TASK DIRECTIONS:
Word for word, retype the records below.

AVAILABLE DATA:
::::::::

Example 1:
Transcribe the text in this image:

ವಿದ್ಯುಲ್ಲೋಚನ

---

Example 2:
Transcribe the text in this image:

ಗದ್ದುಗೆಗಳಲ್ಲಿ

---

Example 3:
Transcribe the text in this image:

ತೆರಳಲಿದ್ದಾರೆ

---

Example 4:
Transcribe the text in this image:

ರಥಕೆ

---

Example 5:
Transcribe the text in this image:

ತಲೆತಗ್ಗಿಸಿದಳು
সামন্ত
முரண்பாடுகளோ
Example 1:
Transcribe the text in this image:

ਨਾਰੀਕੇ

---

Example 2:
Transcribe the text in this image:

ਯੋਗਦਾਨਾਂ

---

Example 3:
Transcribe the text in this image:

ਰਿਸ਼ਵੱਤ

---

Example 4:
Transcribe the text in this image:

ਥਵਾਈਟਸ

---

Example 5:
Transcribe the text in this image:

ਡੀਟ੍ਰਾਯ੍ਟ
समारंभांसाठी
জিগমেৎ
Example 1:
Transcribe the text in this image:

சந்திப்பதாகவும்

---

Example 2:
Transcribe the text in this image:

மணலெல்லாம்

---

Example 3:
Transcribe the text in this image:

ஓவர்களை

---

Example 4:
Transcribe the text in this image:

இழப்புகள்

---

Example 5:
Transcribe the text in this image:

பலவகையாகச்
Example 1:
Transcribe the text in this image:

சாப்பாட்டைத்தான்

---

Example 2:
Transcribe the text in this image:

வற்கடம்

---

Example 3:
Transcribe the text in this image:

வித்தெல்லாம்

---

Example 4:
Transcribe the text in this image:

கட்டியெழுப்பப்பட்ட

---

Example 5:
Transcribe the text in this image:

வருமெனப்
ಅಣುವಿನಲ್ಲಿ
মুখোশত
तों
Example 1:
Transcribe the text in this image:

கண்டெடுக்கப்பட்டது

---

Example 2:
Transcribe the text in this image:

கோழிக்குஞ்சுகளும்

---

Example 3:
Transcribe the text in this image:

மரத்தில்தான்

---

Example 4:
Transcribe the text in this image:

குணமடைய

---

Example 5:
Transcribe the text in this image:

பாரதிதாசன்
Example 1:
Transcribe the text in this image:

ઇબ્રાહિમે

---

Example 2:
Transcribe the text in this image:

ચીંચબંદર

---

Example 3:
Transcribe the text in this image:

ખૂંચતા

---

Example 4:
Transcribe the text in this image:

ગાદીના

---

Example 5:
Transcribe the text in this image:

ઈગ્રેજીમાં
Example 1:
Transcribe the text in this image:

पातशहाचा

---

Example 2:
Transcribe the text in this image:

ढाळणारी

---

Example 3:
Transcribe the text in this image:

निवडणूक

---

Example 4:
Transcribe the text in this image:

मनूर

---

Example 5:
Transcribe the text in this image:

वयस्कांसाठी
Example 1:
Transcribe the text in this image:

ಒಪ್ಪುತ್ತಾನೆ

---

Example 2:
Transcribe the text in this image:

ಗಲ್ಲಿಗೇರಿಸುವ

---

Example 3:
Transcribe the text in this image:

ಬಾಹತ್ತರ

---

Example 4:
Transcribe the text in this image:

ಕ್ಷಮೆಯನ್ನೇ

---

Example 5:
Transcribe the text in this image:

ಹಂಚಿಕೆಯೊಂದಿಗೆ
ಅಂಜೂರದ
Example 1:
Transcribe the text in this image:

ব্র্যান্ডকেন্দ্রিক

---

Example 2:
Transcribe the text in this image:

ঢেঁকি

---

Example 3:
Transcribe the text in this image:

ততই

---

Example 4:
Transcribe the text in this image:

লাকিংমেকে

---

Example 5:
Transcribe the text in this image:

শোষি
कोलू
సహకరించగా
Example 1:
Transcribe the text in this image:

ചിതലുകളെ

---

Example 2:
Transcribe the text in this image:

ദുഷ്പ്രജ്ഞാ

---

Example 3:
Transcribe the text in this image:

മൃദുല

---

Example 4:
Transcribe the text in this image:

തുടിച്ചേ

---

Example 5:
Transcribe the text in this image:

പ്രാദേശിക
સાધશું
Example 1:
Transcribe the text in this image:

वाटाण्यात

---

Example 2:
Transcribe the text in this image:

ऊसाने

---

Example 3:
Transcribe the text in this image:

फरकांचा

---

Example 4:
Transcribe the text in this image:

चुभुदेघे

::::::::

EXERCISE OUTPUT:
Example 1:
Transcribe the text in this image:

ವಿದ್ಯುಲ್ಲೋಚನ

---

Example 2:
Transcribe the text in this image:

ಗದ್ದುಗೆಗಳಲ್ಲಿ

---

Example 3:
Transcribe the text in this image:

ತೆರಳಲಿದ್ದಾರೆ

---

Example 4:
Transcribe the text in this image:

ರಥಕೆ

---

Example 5:
Transcribe the text in this image:

ತಲೆತಗ್ಗಿಸಿದಳು
সামন্ত
முரண்பாடுகளோ
Example 1:
Transcribe the text in this image:

ਨਾਰੀਕੇ

---

Example 2:
Transcribe the text in this image:

ਯੋਗਦਾਨਾਂ

---

Example 3:
Transcribe the text in this image:

ਰਿਸ਼ਵੱਤ

---

Example 4:
Transcribe the text in this image:

ਥਵਾਈਟਸ

---

Example 5:
Transcribe the text in this image:

ਡੀਟ੍ਰਾਯ੍ਟ
समारंभांसाठी
জিগমেৎ
Example 1:
Transcribe the text in this image:

சந்திப்பதாகவும்

---

Example 2:
Transcribe the text in this image:

மணலெல்லாம்

---

Example 3:
Transcribe the text in this image:

ஓவர்களை

---

Example 4:
Transcribe the text in this image:

இழப்புகள்

---

Example 5:
Transcribe the text in this image:

பலவகையாகச்
Example 1:
Transcribe the text in this image:

சாப்பாட்டைத்தான்

---

Example 2:
Transcribe the text in this image:

வற்கடம்

---

Example 3:
Transcribe the text in this image:

வித்தெல்லாம்

---

Example 4:
Transcribe the text in this image:

கட்டியெழுப்பப்பட்ட

---

Example 5:
Transcribe the text in this image:

வருமெனப்
ಅಣುವಿನಲ್ಲಿ
মুখোশত
तों
Example 1:
Transcribe the text in this image:

கண்டெடுக்கப்பட்டது

---

Example 2:
Transcribe the text in this image:

கோழிக்குஞ்சுகளும்

---

Example 3:
Transcribe the text in this image:

மரத்தில்தான்

---

Example 4:
Transcribe the text in this image:

குணமடைய

---

Example 5:
Transcribe the text in this image:

பாரதிதாசன்
Example 1:
Transcribe the text in this image:

ઇબ્રાહિમે

---

Example 2:
Transcribe the text in this image:

ચીંચબંદર

---

Example 3:
Transcribe the text in this image:

ખૂંચતા

---

Example 4:
Transcribe the text in this image:

ગાદીના

---

Example 5:
Transcribe the text in this image:

ઈગ્રેજીમાં
Example 1:
Transcribe the text in this image:

पातशहाचा

---

Example 2:
Transcribe the text in this image:

ढाळणारी

---

Example 3:
Transcribe the text in this image:

निवडणूक

---

Example 4:
Transcribe the text in this image:

मनूर

---

Example 5:
Transcribe the text in this image:

वयस्कांसाठी
Example 1:
Transcribe the text in this image:

ಒಪ್ಪುತ್ತಾನೆ

---

Example 2:
Transcribe the text in this image:

ಗಲ್ಲಿಗೇರಿಸುವ

---

Example 3:
Transcribe the text in this image:

ಬಾಹತ್ತರ

---

Example 4:
Transcribe the text in this image:

ಕ್ಷಮೆಯನ್ನೇ

---

Example 5:
Transcribe the text in this image:

ಹಂಚಿಕೆಯೊಂದಿಗೆ
ಅಂಜೂರದ
Example 1:
Transcribe the text in this image:

ব্র্যান্ডকেন্দ্রিক

---

Example 2:
Transcribe the text in this image:

ঢেঁকি

---

Example 3:
Transcribe the text in this image:

ততই

---

Example 4:
Transcribe the text in this image:

লাকিংমেকে

---

Example 5:
Transcribe the text in this image:

শোষি
कोलू
సహకరించగా
Example 1:
Transcribe the text in this image:

ചിതലുകളെ

---

Example 2:
Transcribe the text in this image:

ദുഷ്പ്രജ്ഞാ

---

Example 3:
Transcribe the text in this image:

മൃദുല

---

Example 4:
Transcribe the text in this image:

തുടിച്ചേ

---

Example 5:
Transcribe the text in this image:

പ്രാദേശിക
સાધશું
Example 1:
Transcribe the text in this image:

वाटाण्यात

---

Example 2:
Transcribe the text in this image:

ऊसाने

---

Example 3:
Transcribe the text in this image:

फरकांचा

---

Example 4:
Transcribe the text in this image:

चुभुदेघे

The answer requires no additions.